A stonecutter chipped away at a large stone. He had been toiling for hours in the sun, when he saw the tax collector pass by. “Oh, how I wish I could be the tax collector,” he thought. “To collect a salary for gathering the taxes of us poor laborers, to be feared and respected in every household. That is what I would like to be.”
And suddenly, he was the tax collector. He went from house to house, collecting taxes and being treated with respect and dignity. Then he saw the magistrate ride by, carried on a silken seat. Everyone stopped and knelt before the magistrate, even the tax collector. “Oh, how I wish I could be the magistrate,” he thought. “To be carried rather than have to walk, to have everyone kneel before me, to live in such luxury. That is what I would like to be.”

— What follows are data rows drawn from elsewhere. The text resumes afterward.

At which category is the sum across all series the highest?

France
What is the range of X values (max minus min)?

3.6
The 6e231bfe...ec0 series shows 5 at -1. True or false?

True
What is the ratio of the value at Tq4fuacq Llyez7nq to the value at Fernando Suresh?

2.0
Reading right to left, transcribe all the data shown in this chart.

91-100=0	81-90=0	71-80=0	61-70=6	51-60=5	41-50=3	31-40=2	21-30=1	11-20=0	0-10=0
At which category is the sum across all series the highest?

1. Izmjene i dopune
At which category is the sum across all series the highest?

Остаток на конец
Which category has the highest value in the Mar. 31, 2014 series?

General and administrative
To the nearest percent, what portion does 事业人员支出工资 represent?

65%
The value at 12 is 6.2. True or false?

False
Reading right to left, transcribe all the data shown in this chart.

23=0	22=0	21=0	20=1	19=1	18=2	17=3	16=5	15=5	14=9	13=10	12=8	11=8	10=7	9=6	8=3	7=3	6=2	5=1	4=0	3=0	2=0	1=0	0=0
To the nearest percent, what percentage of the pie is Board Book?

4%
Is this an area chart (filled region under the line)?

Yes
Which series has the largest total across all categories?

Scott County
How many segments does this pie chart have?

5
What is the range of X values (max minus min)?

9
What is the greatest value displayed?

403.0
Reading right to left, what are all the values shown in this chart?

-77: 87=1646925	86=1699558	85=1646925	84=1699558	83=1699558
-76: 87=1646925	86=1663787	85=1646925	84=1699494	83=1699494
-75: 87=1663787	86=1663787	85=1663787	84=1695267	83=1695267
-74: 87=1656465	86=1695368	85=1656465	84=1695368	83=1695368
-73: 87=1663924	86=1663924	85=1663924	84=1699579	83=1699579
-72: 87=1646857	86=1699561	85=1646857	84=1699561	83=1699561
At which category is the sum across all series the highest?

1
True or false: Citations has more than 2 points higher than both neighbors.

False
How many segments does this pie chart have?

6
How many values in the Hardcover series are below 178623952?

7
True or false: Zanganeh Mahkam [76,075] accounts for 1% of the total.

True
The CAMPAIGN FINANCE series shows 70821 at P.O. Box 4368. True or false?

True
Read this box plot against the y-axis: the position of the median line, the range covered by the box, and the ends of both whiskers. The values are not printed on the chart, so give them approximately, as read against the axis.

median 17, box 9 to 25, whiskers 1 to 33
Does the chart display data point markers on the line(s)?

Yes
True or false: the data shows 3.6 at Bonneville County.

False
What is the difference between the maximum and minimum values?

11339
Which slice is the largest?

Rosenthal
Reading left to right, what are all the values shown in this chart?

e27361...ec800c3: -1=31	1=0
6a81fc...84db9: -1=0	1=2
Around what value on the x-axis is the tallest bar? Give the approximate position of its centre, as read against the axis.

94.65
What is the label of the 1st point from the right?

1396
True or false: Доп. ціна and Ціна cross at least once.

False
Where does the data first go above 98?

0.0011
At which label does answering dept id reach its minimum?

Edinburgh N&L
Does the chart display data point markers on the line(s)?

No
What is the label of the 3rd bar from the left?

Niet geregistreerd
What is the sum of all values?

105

And suddenly, he was the magistrate. He sat on a soft silken seat, and attendants carried him along the road, and all men and women knelt before him as he passed. But in his soft seat, and in all his fine clothes, he quickly became uncomfortable under the hot sun. “Oh, how I wish I could be the sun,” he thought. “To be higher than all people, to cast light in whatever direction I please, to have all creatures under my power. That is what I would like to be.”
And suddenly, he was the sun. He could shine his light here or there, baking the dirt of farmers and withering whatever plants he wanted. But there were places he could not shine his light or cast his heat, for the clouds provided shade for the ground, defying his intentions. “Oh, how I wish I could be the cloud,” he thought. “To be able to defy even the sun, to cast shade for protection and rain for crops. To have farmers pray for me and everyone taking shelter under my protection. That is what I would like to be.”
And suddenly, he was the cloud. He could laugh at the sun, and give shade beneath himself. He gave rain to the fields, and heard the blessings of farmers for his generous gift. But he could not give shade or rain wherever he wanted, for he was at the mercy of the winds that directed him to and fro. “Oh, how I wish I could be the wind,” he thought. “To direct the clouds, to give a gentle breeze or a powerful storm as I see fit. That is what I would like to be.”
And suddenly, he was the wind. He moved the clouds, he swayed the trees, he blessed or cursed the people as he saw fit. He had power over everything, except there was something he could not move. A large stone sat on the ground, and no matter how hard he tried to sway it, the stone resisted. “Oh, how I wish I could be the stone,” he thought. “To be a master of myself, to be unmoved by wind or rain or sun, to last thousands of years undisturbed. That is what I would like to be.”
And suddenly, he was the stone. He sat, unmoved by wind, unharmed by sun, and with rain shedding from him without effect. He sat, master of himself, to last through the years. But he felt pain, slight but incessant, as something damaged him. He looked to the source, and he saw the lowly stonecutter.